ALOHA in Random Access

ALOHAnet was one of the first computer networking systems and a predecessor to the modern Internet. It was developed in the 1970s by Norman Abramson and his colleagues at the University of Hawaii. ALOHAnet was a wireless network that used a random access protocol known as ALOHA to allow multiple computers to transmit data over a shared communication channel.

In ALOHA, when a device has data to transmit, it simply sends it over the communication channel without checking if the channel is already being used by another device. If a collision occurs, the devices involved in the collision wait for a random amount of time before attempting to retransmit the data. This process is known as pure ALOHA.
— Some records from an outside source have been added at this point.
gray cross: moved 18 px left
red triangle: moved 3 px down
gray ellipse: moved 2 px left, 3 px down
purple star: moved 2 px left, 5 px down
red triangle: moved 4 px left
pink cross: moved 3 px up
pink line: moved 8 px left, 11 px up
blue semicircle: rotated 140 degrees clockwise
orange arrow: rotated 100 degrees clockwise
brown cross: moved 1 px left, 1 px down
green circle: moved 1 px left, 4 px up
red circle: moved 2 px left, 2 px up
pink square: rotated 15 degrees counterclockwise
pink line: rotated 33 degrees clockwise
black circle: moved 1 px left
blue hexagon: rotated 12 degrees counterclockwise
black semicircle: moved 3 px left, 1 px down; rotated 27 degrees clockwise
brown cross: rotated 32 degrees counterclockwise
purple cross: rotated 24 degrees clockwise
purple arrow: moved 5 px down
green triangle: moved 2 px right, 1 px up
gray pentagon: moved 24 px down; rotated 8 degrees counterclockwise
To improve the efficiency of the network, a modified version of ALOHA known as slotted ALOHA was developed. In slotted ALOHA, the communication channel is divided into time slots, and each device is only allowed to transmit data at the start of a time slot. This helps to reduce the probability of collisions and improves the overall efficiency of the network.

There are two types of ALOHA protocol:

• Pure ALOHA:

Pure ALOHA allows users to transmit data at any time without checking if the channel is busy or not. If two or more users transmit data simultaneously, a collision will occur and the data will be lost. After a random amount of time, each user will attempt to retransmit the data.
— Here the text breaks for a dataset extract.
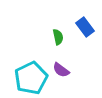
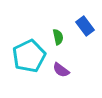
blue rectangle: moved 1 px up
cyan pentagon: moved 2 px left, 22 px up
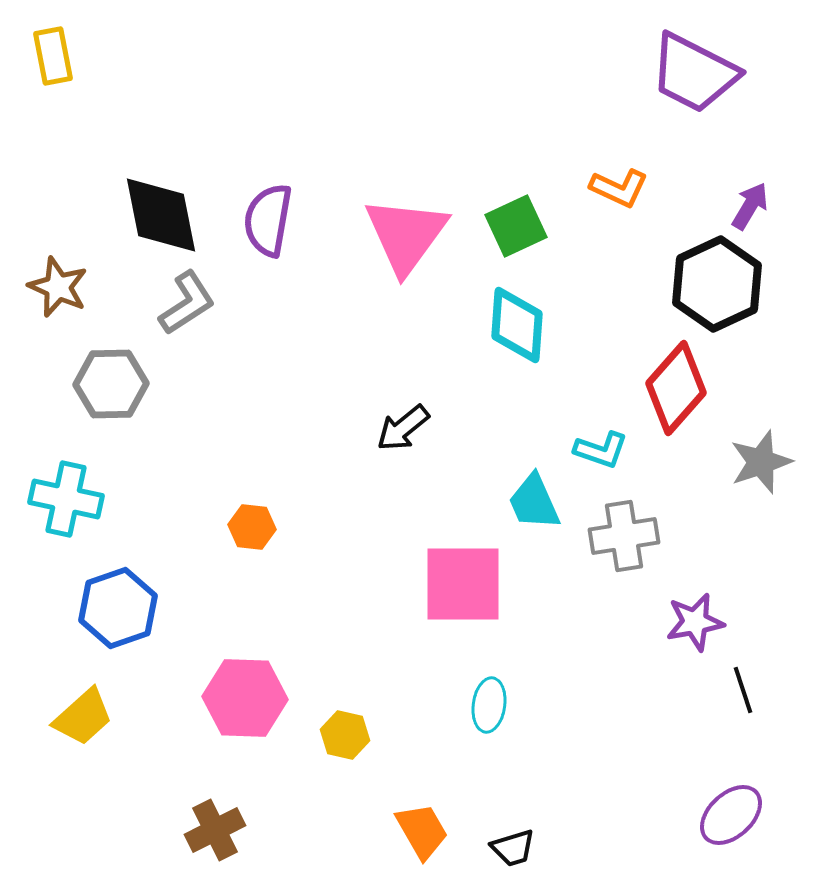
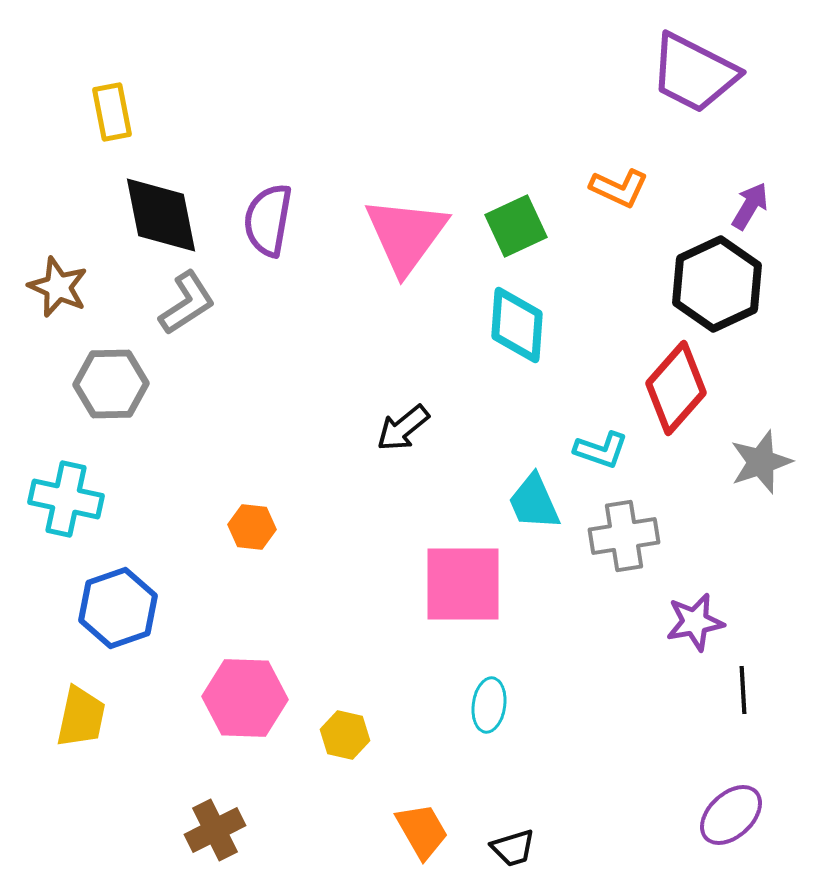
yellow rectangle: moved 59 px right, 56 px down
black line: rotated 15 degrees clockwise
yellow trapezoid: moved 2 px left; rotated 36 degrees counterclockwise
The algorithm for Pure ALOHA is as follows:

1. When a station has a frame to transmit, it waits for the beginning of the next time slot.
2. The station transmits the frame in its entirety during the time slot.
3. The station listens to the channel to see if the transmission was successful. If it is successful, the station is done. If it is not successful, the station waits a random amount of time and then repeats the transmission.

• Slotted ALOHA:

In slotted ALOHA, the time is divided into fixed-size slots, and the users are required to transmit data only at the beginning of each slot. If a user misses a slot, it has to wait for the next slot to transmit its data. This approach reduces the chances of collisions and increases the efficiency of the network.
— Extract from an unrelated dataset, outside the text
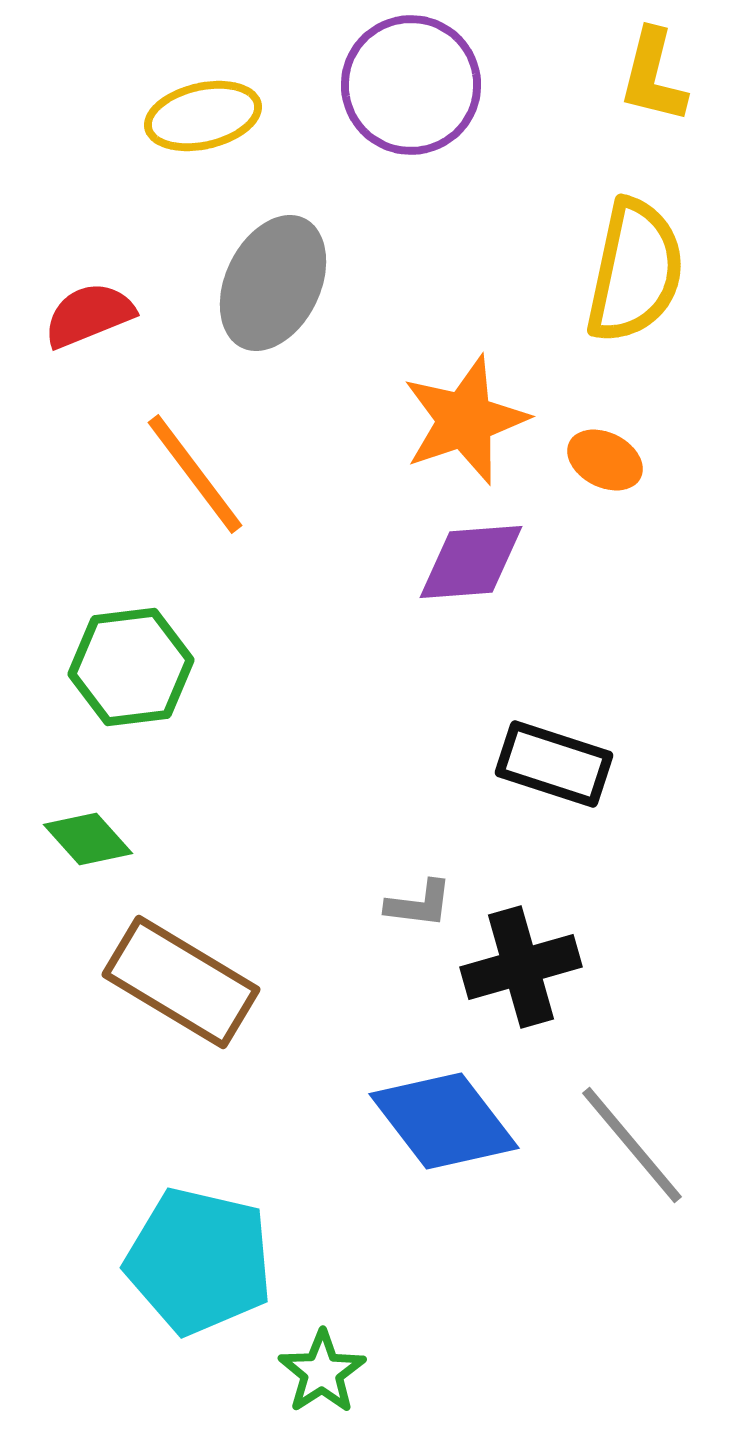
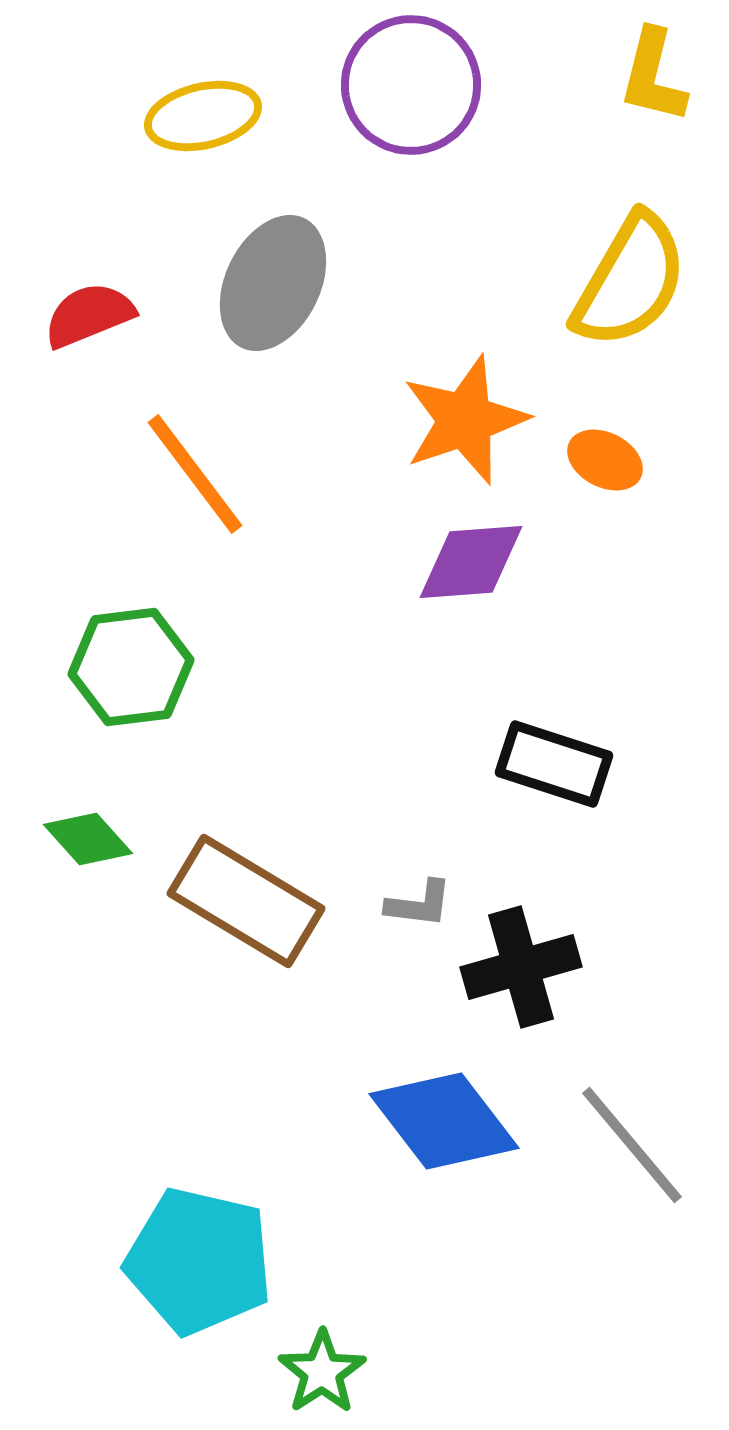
yellow semicircle: moved 5 px left, 10 px down; rotated 18 degrees clockwise
brown rectangle: moved 65 px right, 81 px up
The algorithm for Slotted ALOHA is as follows:

1. When a station has a frame to transmit, it waits for the beginning of the next time slot.
2. The station transmits the frame in its entirety during the time slot.
3. The station listens to the channel to see if the transmission was successful. If it is successful, the station is done. If it is not successful, the station waits until the beginning of the next time slot and then repeats the transmission.

Flowchart of ALOHA:

Difference between Pure ALOHA and Slotted ALOHA:

Pure ALOHA and Slotted ALOHA are two different versions of the ALOHA protocol, which is a random access protocol for transmitting data in a shared channel. Here are the key differences between the two:

1. Time slots: In Pure ALOHA, a station can start transmitting at any time, whereas in Slotted ALOHA, the transmission can only start at the beginning of a time slot.
2. Efficiency: Slotted ALOHA is more efficient than Pure ALOHA because it reduces the probability of collisions. In Pure ALOHA, if two or more stations transmit at the same time, a collision occurs, and both transmissions are lost. In Slotted ALOHA, since all transmissions start at the beginning of a time slot, the probability of collisions is reduced, resulting in higher efficiency.
3. Throughput: The maximum throughput of Slotted ALOHA is twice that of Pure ALOHA. In Slotted ALOHA, since the transmission can only start at the beginning of a time slot, the total number of time slots is twice the number of transmissions per second. Therefore, the maximum throughput is 1/2, whereas in Pure ALOHA, it is 1/2e. The throughput of Pure ALOHA is given by:S = Ge^(-2G)where S is the throughput and G is the offered load, which is the average number of transmissions attempted during a time slot.The throughput of Slotted ALOHA is given by:

   S = Ge^(-G)

   where S is the throughput and G is the offered load, which is the average number of transmissions attempted during a time slot.

   

   Comparing the two equations, we can see that Slotted ALOHA has a higher throughput than Pure ALOHA for the same offered load. Slotted ALOHA can achieve a maximum throughput of 0.368, while Pure ALOHA can achieve a maximum throughput of only 0.184.

4. Implementation complexity: Pure ALOHA is simpler to implement compared to Slotted ALOHA, which requires synchronization between the stations to start transmitting at the beginning of a time slot.

In summary, Slotted ALOHA is a more efficient and faster version of ALOHA, but it requires more implementation complexity compared to Pure ALOHA.